Très vite, j’entrepris la tournée des hôtels pour débusquer Jimmy « l’étripeur » Tavilnasty. A Afyon, il n’y a pas beaucoup d’hôtels. Mais tous les employés de la réception secouaient la tête. Non, ils ne l’avaient pas vu.

Bon, il me restait une autre affaire à régler. Je gagnai le Pahalt General Merchandise Emporium. Sa clientèle est essentiellement paysanne et les tarifs qu’on y pratique sont certainement pahalt, ce qui en turc signifie « très élevé ». Dans un petit bureau, tout au fond, j’eus un entretien avec le propriétaire.
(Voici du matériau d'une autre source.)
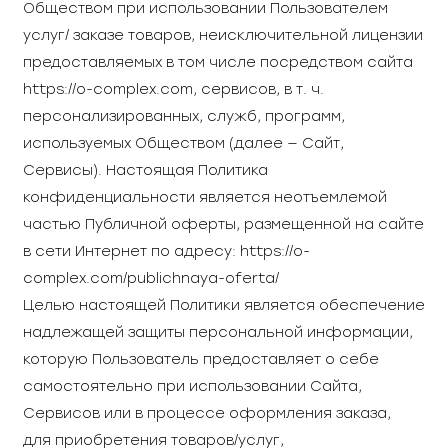
Обществом при использовании Пользователем
услуг/ заказе товаров, неисключительной лицензии
предоставляемых в том числе посредством сайта
https://o-complex.com, сервисов, в т. ч.
персонализированных, служб, программ,
используемых Обществом (далее — Сайт,
Сервисы). Настоящая Политика
конфиденциальности является неотъемлемой
частью Публичной оферты, размещенной на сайте
в сети Интернет по адресу:
https://o-
complex.com/publichnaya-oferta/
Целью настоящей Политики является обеспечение
надлежащей защиты персональной информации,
которую Пользователь предоставляет о себе
самостоятельно при использовании Сайта,
Сервисов или в процессе оформления заказа,
для приобретения товаров/услуг,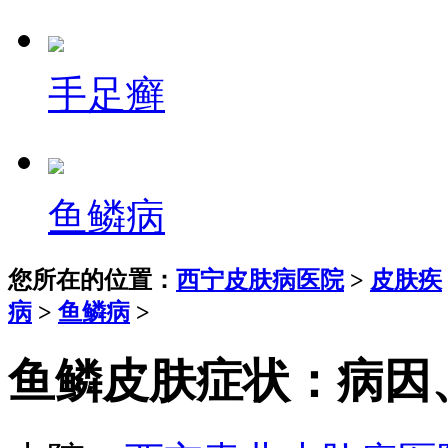
手足癣
鱼鳞病
您所在的位置：
西宁皮肤病医院
>
皮肤疾
病
>
鱼鳞病
>
鱼鳞皮肤症状：病因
Je lui dis que je désirais qu’il ajoute un panneau dans son établissement pour annoncer qu’il achetait l’or. Il me répondit que les mines d’or se trouvaient plus au nord. Je lui dis que là n’était pas le problème. Aux prix qu’il pratiquait, les femmes devaient vendre leurs bijoux. Il reconnut que, oui, il y avait du vrai dans ce que je disais. Alors, je lui dis que tout l’or qu’il pourrait racheter aux paysans appauvris, aux prix de la Bourse de Londres, je le lui rachèterais avec dix pour cent de plus. Il me fit remarquer qu’il ne fallait pas s’attendre à en récolter beaucoup mais je le rassurai : quelle que soit la quantité, ce serait un secret entre nous, et il accepta de mettre le panneau.